Le 21 septembre dernier, le Conseil national s’est prononcé sur la ratification d’un accord-cadre avec la France au sujet du système satellite Composante Spatiale Optique (CSO). Celui-ci, composé de 3 satellites d’observation militaire, sera pleinement opérationnel en 2022.
L’objectif de cet accord de donner à la Confédération l’accès à 2% des images prises quotidiennement par le nouveau système français. Le projet du Conseil fédéral comprend pour ce faire l’installation d’une station de réception en Suisse ainsi que le droit de programmer les satellites en fonction de ses propres besoins. De plus, un groupe de travail conjoint franco-suisse sera mis en place pour examiner les possibilités de coopération et de développement dans le domaine de la recherche sur les nouvelles technologies. Pour ces prestations, le DDPS devra débourser 82 millions de francs. Ensuite, un budget annuel de 2,5 millions de francs est prévu pour les coûts de fonctionnement de la station de réception et sa maintenance.

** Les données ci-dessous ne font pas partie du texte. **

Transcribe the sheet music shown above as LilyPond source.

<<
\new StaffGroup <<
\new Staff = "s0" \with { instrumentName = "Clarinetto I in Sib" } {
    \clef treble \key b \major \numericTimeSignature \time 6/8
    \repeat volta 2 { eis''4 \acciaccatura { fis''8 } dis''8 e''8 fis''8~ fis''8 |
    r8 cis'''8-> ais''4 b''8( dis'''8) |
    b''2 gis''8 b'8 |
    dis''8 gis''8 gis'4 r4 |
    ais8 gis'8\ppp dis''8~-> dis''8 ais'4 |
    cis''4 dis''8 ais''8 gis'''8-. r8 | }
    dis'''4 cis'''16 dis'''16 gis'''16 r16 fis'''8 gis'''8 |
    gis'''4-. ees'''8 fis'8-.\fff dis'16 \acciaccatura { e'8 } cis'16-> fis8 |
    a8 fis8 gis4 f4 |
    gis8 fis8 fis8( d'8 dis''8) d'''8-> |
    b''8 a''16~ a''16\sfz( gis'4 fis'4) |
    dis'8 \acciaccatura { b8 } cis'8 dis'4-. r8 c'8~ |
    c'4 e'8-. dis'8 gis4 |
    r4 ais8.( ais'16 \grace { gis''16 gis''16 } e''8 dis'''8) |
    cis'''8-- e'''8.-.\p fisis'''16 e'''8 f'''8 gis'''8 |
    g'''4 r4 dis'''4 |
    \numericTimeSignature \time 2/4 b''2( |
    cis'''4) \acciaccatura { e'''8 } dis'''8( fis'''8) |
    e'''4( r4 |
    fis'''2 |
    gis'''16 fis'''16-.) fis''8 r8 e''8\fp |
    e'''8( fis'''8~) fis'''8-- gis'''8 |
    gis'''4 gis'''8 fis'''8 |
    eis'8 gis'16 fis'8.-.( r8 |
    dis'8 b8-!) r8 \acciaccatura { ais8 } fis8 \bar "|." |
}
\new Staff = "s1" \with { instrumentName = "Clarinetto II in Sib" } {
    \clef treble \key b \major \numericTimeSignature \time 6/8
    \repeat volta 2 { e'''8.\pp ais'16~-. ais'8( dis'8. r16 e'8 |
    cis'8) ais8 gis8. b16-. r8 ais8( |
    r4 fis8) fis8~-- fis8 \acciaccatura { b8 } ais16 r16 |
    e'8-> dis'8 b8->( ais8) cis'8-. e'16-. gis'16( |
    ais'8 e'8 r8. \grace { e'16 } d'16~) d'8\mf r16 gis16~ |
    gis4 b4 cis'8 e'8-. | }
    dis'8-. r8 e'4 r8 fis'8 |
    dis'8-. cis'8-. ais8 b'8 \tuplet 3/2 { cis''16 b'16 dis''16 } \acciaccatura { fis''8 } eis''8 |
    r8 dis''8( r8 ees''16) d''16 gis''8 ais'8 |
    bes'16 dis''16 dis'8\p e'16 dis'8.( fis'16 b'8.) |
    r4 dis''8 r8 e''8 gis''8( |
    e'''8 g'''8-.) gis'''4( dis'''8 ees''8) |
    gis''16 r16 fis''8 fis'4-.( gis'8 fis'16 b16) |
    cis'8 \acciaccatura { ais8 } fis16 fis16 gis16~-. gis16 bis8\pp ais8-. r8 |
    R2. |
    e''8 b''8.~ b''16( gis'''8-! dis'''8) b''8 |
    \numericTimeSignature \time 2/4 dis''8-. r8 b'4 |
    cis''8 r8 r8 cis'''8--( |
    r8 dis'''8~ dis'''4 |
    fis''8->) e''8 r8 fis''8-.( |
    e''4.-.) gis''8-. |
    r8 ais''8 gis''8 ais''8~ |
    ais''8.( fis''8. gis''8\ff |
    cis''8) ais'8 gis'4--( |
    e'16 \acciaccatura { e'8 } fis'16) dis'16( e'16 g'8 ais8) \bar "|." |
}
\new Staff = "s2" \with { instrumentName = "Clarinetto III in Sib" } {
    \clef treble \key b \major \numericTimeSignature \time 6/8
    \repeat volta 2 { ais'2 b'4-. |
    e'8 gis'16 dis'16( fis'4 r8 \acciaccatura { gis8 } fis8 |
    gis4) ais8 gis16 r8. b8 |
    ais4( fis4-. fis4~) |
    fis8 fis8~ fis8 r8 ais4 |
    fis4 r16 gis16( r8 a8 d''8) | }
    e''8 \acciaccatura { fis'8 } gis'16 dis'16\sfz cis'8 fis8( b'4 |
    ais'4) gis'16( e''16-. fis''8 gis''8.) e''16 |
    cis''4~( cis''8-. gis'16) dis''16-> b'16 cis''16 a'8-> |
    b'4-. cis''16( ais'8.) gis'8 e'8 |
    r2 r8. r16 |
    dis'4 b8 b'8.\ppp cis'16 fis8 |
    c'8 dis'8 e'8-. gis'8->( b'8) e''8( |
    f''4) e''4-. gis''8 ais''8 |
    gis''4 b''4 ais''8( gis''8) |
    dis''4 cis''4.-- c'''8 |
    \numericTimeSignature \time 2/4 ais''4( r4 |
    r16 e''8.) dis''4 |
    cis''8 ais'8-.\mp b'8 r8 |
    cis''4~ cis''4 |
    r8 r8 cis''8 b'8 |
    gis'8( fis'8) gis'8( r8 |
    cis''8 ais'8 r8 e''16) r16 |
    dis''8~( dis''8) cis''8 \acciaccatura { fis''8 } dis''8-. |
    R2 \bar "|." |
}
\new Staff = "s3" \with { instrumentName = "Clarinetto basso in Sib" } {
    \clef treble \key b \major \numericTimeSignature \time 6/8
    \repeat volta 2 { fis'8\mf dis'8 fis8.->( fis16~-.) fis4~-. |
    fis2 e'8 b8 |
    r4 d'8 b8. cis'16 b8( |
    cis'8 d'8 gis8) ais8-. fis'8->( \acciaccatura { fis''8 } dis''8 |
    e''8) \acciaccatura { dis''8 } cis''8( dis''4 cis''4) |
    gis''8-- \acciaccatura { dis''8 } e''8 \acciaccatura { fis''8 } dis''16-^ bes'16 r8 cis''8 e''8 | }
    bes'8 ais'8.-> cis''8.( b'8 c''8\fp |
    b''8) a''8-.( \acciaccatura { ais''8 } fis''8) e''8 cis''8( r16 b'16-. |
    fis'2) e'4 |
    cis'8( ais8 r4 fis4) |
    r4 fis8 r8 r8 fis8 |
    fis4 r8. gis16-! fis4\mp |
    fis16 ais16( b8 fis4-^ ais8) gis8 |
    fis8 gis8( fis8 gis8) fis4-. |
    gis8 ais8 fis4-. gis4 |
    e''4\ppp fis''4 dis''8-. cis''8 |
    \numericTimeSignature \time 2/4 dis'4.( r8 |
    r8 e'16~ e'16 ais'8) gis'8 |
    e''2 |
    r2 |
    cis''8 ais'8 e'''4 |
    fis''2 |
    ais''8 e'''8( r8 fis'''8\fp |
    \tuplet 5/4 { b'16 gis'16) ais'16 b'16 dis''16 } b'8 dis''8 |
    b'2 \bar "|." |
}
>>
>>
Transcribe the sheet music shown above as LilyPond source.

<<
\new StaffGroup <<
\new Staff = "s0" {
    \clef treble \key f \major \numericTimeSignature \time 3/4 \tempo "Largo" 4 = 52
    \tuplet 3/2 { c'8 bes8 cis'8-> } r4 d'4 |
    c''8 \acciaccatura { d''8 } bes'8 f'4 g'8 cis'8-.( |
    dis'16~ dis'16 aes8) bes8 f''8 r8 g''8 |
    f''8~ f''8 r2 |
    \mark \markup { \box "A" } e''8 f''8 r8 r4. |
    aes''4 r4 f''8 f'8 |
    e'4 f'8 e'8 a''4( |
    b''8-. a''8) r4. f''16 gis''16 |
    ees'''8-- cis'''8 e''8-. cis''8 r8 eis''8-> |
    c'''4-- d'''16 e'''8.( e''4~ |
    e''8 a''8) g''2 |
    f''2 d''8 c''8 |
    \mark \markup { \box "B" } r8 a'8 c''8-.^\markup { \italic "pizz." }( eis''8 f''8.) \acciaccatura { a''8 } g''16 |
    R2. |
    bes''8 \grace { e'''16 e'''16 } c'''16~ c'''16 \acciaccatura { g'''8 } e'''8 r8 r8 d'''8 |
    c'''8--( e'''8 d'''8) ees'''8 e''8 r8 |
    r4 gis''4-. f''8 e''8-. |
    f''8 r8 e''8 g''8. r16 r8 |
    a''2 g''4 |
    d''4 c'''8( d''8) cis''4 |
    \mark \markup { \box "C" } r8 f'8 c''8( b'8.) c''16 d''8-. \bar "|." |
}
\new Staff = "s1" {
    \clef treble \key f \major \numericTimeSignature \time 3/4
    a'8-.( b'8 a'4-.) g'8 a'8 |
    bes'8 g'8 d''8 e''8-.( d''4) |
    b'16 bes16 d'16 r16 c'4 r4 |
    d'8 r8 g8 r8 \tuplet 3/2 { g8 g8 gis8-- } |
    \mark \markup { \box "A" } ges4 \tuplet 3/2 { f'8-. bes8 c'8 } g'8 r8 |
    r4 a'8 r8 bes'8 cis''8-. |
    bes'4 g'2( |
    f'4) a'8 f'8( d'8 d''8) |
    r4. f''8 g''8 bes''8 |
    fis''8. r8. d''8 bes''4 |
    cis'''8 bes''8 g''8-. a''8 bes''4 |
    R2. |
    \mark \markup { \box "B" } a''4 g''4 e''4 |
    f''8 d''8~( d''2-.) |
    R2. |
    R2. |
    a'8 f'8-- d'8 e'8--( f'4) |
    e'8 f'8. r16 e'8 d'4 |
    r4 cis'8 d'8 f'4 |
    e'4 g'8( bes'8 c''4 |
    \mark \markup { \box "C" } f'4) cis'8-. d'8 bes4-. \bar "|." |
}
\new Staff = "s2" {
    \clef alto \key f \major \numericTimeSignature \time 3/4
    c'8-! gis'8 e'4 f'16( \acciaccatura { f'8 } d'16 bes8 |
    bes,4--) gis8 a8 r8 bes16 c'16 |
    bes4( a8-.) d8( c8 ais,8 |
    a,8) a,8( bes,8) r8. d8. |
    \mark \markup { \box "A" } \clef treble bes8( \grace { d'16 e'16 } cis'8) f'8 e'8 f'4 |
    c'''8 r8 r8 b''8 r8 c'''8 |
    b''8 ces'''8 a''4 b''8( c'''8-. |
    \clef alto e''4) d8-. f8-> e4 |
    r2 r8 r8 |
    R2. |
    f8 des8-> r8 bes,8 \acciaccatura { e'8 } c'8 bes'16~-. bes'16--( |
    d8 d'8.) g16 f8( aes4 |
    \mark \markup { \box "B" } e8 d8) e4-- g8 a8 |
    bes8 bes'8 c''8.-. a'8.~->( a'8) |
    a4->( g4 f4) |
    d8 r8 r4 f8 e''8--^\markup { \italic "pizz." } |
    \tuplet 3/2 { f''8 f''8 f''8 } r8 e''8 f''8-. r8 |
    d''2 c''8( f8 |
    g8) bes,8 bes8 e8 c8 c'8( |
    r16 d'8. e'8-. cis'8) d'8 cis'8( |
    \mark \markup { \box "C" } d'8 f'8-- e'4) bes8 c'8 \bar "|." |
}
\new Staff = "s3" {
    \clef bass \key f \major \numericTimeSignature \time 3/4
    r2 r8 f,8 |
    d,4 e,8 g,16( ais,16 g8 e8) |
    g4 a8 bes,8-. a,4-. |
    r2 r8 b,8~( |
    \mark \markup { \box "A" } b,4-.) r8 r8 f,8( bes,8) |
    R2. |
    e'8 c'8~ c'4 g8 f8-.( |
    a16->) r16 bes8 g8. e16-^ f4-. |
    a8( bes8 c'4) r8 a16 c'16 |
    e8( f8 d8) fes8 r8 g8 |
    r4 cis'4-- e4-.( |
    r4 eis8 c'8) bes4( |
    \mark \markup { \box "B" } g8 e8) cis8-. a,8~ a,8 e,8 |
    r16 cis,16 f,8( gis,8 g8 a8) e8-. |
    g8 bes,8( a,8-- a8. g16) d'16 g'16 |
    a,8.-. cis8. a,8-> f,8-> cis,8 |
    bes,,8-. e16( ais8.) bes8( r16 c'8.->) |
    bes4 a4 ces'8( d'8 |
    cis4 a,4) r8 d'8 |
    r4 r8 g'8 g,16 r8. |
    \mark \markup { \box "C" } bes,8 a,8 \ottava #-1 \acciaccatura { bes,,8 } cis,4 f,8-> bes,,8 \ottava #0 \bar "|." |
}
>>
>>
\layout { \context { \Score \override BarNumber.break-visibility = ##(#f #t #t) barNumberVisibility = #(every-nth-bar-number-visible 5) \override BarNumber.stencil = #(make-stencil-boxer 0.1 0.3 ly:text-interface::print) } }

Le Conseil des États ayant déjà approuvé ce projet à l’unanimité, c’était au tour du Conseil national de rendre son verdict. Si une écrasante majorité de la Commission de politique de sécurité (18 voix pour, 4 voix contre et 1 abstention) et donc, de la chambre du peuple, soutenait ce projet, Les Verts et une partie du PS s’y sont opposés. En effet, le Contrôle fédéral des finances était critique par rapport aux coûts de ce projet, 10 fois plus élevés que le système actuel, ce qui a permis à la gauche de motiver ses réserves. En outre, le Conseil fédéral est actuellement en train de réviser sa politique spatiale, qui sera dévoilée à l’horizon 2023. Certains parlementaires de gauche ont donc jugé cet accord prématuré. Enfin, ces mêmes parlementaires ont déploré qu’aucune alternative n’avait été envisagée et que cela engageait la Suisse dans une coopération qui pourrait poser problème avec son statut de pays neutre.
Malgré ces critiques et doutes, la majorité du Parlement a été convaincue par les explications du Conseil fédéral. Les coûts du programme s’expliquent du fait de la qualité infiniment supérieure des images fournies, ainsi que la maîtrise sur une petite partie des satellites, permettant un gain d’autonomie. Actuellement, les différents départements de l’administration se fournissent auprès de prestataires privés, ce qui fait que certaines images ne sont pas disponibles au moment où elles seraient utiles, et ne sont pas assez précises. De plus, la Suisse n’a pas forcément les compétences et les moyens de mettre sur pied son propre programme de satellite de manière indépendante. Enfin, il s’agit d’un accord d’État à État, et non d’un appel d’offre, raison pour laquelle d’autres systèmes n’ont pas été envisagés.
Après ces échanges, le Conseil national a finalement accepté de ratifier cet accord par 146 contre 36 et 3 absentions, et donc de permettre à la Suisse d’améliorer ses capacités en termes d’imagerie satellite.
Nous pouvons relever deux choses de ces débats. Premièrement, la gauche semble toujours aussi handicapée dans ses considérations pour des questions purement idéologiques. Il suffit en effet d’accoler l’adjectif « militaire » à une proposition pour qu’ils la refusent, sans approfondir la réflexion. Ceci est bien évidemment dommageable pour la qualité des débats au Conseil national, mais aussi et surtout pour la solidité de la politique de sécurité de la Suisse. En effet, la gauche aurait certainement des questions et propositions pertinentes à faire. Cela peut se faire plus facilement lorsque l’on ne propose pas systématiquement une non entrée en matière sur les projets militaires…
En revanche, et c’est là où cette frange du Parlement peut amener un plus à ces projets, elle pose des questions pertinentes, en tout cas en termes de communication. En effet, le Conseil fédéral et la droite se contentent fréquemment d’avoir pour seul argument un laconique « on en a besoin ». Or, la votation du 27 septembre dernier nous montre bien que la population suisse ne se contente plus de ces réponses évasives, et de ce manque d’exemples concrets. Si des réponses claires, précises et illustrées étaient apportées à ceux qui remettent systématiquement les outils sécuritaires helvétiques en doute, leur argumentaire s’en trouverait certainement affaibli. Il y a donc encore un long travail de prise de conscience et d’explication à faire.
Quoi qu’il en soit, la Suisse verra bientôt ses capacités satellitaires décuplées, ce qui devrait sensiblement améliorer le travail des services de renseignement, et autres offices fédéraux ayant trait à l’international.